# EXERCISE
Only the lines running from the line with "Whether you're drawn" to the end of the records below belong in the answer, each copied exactly.

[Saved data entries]
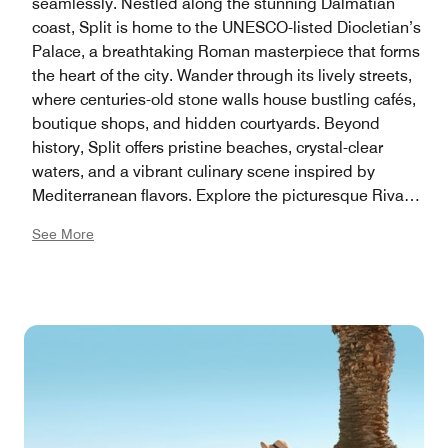
seamlessly. Nestled along the stunning Dalmatian
coast, Split is home to the UNESCO-listed Diocletian’s
Palace, a breathtaking Roman masterpiece that forms
the heart of the city. Wander through its lively streets,
where centuries-old stone walls house bustling cafés,
boutique shops, and hidden courtyards. Beyond
history, Split offers pristine beaches, crystal-clear
waters, and a vibrant culinary scene inspired by
Mediterranean flavors. Explore the picturesque Riva
promenade, hike to the top of Marjan Hill for
See More
panoramic views, or set sail to nearby islands like
Hvar and Brač for an unforgettable Adriatic adventure.
Whether you're drawn to history, nature, or simply the
relaxed coastal lifestyle, Split promises an experience
like no other.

# SOLUTION TO THIS PROBLEM
Whether you're drawn to history, nature, or simply the
relaxed coastal lifestyle, Split promises an experience
like no other.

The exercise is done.